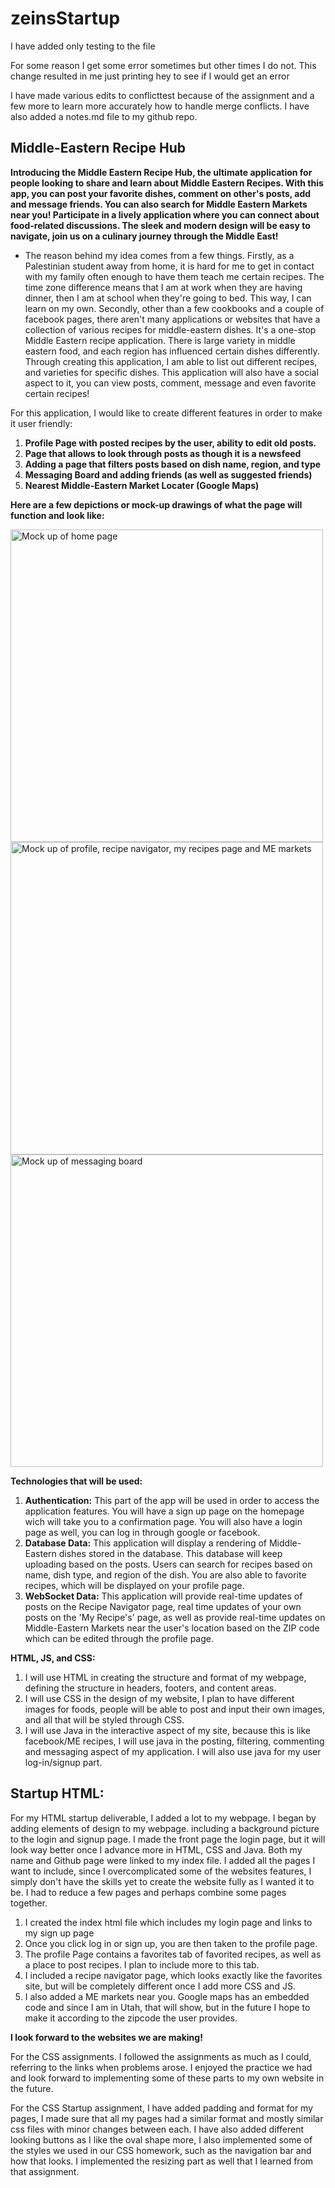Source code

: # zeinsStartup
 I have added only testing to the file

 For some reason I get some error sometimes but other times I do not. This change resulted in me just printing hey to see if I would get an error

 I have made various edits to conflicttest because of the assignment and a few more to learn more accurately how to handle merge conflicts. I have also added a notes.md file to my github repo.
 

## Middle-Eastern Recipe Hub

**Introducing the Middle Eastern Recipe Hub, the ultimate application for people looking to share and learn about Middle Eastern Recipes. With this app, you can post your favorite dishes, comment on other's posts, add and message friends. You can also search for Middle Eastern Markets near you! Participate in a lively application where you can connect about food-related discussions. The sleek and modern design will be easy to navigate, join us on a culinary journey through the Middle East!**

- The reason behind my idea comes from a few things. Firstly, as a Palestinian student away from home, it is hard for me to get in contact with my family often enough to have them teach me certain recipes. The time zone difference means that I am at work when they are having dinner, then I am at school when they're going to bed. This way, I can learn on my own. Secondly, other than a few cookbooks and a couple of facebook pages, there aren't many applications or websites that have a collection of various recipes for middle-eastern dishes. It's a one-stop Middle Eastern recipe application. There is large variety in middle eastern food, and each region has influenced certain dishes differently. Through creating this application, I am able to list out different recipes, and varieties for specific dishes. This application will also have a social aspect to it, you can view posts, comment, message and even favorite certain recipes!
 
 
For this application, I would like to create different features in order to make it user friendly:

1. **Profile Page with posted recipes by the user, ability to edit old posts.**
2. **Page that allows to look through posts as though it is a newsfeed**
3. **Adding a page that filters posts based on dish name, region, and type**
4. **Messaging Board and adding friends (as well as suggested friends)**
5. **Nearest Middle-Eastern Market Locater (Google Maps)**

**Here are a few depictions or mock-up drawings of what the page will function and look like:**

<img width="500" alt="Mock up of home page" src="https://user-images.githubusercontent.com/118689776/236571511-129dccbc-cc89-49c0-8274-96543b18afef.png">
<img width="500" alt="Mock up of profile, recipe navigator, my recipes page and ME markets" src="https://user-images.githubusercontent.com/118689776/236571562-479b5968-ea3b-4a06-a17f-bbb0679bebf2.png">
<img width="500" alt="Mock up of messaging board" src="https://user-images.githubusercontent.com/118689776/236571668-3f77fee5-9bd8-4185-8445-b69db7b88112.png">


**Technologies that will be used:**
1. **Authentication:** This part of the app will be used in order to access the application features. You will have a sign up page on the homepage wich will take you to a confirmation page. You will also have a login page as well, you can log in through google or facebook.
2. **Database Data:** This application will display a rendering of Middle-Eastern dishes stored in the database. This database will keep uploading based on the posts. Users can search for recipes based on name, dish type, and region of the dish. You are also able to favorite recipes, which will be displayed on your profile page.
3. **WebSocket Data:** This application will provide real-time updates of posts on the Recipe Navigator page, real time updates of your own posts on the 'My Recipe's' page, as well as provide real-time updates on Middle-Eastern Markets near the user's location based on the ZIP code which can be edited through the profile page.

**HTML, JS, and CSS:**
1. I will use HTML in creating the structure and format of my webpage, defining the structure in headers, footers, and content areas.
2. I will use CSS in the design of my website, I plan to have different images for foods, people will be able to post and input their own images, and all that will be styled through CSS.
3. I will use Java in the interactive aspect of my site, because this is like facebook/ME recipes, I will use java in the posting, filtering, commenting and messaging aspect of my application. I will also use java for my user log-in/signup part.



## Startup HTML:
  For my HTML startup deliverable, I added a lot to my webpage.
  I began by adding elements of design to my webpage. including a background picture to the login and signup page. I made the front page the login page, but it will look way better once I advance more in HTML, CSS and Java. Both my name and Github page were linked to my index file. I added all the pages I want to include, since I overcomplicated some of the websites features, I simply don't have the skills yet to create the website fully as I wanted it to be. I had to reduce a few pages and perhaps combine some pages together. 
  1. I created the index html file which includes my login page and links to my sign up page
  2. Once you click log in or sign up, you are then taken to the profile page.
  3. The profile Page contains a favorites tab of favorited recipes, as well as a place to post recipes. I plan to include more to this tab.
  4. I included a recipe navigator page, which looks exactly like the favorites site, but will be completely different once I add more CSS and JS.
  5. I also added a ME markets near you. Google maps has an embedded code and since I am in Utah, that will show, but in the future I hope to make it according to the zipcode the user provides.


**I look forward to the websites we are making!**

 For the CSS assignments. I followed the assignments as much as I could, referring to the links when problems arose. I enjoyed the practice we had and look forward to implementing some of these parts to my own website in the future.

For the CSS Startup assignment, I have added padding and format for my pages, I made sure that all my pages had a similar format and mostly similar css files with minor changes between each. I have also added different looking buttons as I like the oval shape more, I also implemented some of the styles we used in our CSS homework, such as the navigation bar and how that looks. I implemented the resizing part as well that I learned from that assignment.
━━━━━━━━
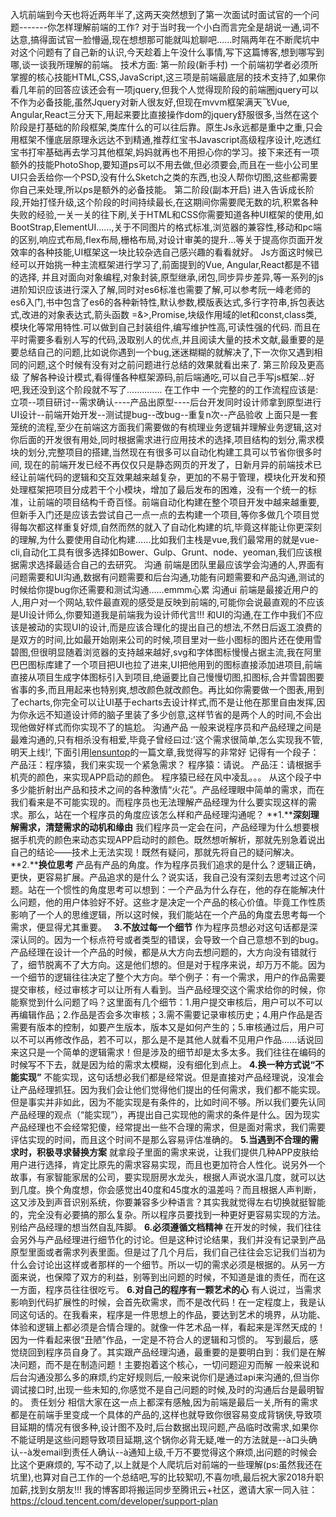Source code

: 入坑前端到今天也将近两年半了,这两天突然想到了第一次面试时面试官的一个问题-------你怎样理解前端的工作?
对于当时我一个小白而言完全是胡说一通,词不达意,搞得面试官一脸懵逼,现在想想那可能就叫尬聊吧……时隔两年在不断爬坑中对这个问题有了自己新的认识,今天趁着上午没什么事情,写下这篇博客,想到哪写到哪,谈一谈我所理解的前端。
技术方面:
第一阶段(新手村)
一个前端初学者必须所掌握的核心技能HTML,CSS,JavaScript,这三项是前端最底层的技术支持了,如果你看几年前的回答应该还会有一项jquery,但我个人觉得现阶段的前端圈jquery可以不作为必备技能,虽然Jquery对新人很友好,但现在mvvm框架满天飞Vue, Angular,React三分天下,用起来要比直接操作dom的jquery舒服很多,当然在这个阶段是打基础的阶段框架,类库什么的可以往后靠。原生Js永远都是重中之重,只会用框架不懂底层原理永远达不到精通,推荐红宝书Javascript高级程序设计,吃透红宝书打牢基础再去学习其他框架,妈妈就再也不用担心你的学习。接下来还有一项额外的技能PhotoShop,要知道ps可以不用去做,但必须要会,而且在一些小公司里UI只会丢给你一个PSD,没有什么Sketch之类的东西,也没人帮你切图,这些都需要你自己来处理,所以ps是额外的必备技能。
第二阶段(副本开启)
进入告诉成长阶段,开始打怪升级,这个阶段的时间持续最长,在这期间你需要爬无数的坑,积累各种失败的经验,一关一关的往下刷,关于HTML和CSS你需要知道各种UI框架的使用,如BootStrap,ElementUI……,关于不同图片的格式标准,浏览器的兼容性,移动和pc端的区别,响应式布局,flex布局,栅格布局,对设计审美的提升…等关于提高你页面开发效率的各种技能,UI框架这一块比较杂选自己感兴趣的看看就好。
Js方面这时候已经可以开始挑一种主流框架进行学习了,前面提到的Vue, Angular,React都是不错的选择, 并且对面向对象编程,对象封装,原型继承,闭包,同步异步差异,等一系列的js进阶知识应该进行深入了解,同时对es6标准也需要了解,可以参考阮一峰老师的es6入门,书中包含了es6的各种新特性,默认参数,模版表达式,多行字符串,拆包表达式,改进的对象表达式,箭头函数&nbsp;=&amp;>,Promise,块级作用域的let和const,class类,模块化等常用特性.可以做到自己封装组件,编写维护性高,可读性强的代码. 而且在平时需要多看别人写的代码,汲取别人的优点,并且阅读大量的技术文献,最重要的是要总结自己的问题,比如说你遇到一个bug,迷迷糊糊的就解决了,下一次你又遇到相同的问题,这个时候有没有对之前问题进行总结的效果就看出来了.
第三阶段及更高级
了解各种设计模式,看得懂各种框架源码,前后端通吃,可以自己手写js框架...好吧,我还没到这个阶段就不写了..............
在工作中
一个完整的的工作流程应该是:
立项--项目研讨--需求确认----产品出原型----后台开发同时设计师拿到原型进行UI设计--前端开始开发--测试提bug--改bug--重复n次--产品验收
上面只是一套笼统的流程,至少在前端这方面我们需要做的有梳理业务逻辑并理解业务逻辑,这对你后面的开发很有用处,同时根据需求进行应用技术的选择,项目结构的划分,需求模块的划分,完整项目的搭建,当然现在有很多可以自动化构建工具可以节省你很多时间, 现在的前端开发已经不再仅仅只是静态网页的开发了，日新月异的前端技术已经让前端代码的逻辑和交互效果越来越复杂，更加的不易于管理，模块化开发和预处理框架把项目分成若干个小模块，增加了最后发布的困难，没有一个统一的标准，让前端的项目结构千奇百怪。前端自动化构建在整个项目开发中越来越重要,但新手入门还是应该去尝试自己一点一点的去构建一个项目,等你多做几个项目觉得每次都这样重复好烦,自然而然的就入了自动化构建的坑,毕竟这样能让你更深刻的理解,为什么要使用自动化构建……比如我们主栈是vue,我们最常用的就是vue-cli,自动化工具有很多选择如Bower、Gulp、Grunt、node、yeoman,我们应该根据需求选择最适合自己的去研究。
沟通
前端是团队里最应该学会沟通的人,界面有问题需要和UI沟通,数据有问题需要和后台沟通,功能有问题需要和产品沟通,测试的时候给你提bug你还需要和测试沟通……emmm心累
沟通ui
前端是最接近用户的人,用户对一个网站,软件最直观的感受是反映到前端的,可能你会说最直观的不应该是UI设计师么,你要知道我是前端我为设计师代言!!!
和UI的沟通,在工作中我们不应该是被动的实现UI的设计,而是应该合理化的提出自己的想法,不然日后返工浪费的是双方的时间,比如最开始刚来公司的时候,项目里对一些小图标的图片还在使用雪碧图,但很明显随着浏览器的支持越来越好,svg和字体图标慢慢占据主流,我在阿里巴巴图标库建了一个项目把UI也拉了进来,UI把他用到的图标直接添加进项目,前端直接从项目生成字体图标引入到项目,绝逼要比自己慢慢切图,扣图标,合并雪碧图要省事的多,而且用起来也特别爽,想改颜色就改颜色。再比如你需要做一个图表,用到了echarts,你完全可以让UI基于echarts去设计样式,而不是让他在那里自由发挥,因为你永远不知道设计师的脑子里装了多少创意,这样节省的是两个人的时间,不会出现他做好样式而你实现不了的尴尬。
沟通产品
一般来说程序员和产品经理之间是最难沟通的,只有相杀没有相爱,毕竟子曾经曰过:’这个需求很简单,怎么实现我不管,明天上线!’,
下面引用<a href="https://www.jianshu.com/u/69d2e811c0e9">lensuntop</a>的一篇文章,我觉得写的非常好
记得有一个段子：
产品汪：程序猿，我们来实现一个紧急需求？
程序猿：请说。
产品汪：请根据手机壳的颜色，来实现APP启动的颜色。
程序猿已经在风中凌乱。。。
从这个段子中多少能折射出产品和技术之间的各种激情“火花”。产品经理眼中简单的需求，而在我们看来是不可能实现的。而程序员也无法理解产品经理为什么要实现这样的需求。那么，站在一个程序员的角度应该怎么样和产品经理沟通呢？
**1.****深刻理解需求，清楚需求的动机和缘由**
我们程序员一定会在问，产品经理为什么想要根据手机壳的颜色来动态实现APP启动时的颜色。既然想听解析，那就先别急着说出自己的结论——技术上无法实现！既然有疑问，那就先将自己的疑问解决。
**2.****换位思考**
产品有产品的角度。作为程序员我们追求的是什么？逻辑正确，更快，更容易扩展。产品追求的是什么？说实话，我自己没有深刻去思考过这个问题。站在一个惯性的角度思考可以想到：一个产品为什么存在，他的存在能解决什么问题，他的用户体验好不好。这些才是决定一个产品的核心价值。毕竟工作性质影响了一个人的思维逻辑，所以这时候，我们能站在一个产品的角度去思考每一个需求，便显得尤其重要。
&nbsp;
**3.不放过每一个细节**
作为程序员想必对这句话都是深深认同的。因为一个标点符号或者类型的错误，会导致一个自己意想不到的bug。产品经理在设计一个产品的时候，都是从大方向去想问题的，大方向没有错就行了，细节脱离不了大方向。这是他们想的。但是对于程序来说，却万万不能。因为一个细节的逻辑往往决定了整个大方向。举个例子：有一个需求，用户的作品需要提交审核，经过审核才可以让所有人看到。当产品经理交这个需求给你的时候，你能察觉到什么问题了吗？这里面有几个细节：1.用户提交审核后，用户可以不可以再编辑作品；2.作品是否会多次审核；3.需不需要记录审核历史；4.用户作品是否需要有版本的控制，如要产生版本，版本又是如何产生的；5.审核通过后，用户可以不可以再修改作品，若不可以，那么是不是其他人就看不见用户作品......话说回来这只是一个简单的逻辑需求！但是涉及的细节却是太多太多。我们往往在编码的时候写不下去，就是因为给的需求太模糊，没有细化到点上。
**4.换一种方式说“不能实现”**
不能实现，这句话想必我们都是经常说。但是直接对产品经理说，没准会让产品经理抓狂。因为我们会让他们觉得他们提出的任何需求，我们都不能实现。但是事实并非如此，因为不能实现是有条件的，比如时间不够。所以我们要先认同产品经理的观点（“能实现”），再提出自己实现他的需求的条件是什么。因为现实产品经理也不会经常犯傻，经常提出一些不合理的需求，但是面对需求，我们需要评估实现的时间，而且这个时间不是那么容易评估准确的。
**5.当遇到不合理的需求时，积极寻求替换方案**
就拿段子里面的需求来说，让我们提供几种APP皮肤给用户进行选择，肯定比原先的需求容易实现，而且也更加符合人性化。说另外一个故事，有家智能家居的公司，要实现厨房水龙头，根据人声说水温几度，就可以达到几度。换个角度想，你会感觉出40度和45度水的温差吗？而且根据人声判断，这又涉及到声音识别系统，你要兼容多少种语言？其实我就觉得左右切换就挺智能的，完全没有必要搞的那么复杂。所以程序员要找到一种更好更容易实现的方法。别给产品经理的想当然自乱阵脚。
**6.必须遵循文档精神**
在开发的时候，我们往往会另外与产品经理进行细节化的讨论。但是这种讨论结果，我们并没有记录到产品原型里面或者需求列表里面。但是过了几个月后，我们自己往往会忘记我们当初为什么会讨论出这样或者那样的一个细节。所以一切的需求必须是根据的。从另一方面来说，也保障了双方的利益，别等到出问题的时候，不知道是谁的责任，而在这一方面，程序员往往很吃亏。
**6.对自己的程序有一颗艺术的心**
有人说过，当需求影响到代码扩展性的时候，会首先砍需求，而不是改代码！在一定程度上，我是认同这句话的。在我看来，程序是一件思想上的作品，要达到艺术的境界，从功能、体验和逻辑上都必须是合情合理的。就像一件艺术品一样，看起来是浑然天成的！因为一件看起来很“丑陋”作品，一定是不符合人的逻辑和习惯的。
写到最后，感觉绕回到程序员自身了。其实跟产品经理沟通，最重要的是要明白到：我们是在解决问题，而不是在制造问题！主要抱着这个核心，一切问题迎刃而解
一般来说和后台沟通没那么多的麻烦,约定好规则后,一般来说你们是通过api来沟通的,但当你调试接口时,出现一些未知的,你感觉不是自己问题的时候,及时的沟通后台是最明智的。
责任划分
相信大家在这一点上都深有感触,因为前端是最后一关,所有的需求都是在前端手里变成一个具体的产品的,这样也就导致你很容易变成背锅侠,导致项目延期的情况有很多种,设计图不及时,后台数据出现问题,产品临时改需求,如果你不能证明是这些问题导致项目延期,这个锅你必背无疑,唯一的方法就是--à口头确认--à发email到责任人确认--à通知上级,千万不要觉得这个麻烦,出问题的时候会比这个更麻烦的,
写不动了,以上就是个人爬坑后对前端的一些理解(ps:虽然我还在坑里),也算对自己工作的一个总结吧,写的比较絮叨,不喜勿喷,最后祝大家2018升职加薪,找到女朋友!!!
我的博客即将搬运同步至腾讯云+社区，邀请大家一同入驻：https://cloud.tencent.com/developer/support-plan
━━━━━━━━
=== How to complete this task ===
Taking the entries above, write out exactly the lines starting with the line containing "will be used:**" and going on through the line containing "2. I will use", both included, and nothing else.

=== Answer to the exercise ===
**Technologies that will be used:**
1. **Authentication:** This part of the app will be used in order to access the application features. You will have a sign up page on the homepage wich will take you to a confirmation page. You will also have a login page as well, you can log in through google or facebook.
2. **Database Data:** This application will display a rendering of Middle-Eastern dishes stored in the database. This database will keep uploading based on the posts. Users can search for recipes based on name, dish type, and region of the dish. You are also able to favorite recipes, which will be displayed on your profile page.
3. **WebSocket Data:** This application will provide real-time updates of posts on the Recipe Navigator page, real time updates of your own posts on the 'My Recipe's' page, as well as provide real-time updates on Middle-Eastern Markets near the user's location based on the ZIP code which can be edited through the profile page.

**HTML, JS, and CSS:**
1. I will use HTML in creating the structure and format of my webpage, defining the structure in headers, footers, and content areas.
2. I will use CSS in the design of my website, I plan to have different images for foods, people will be able to post and input their own images, and all that will be styled through CSS.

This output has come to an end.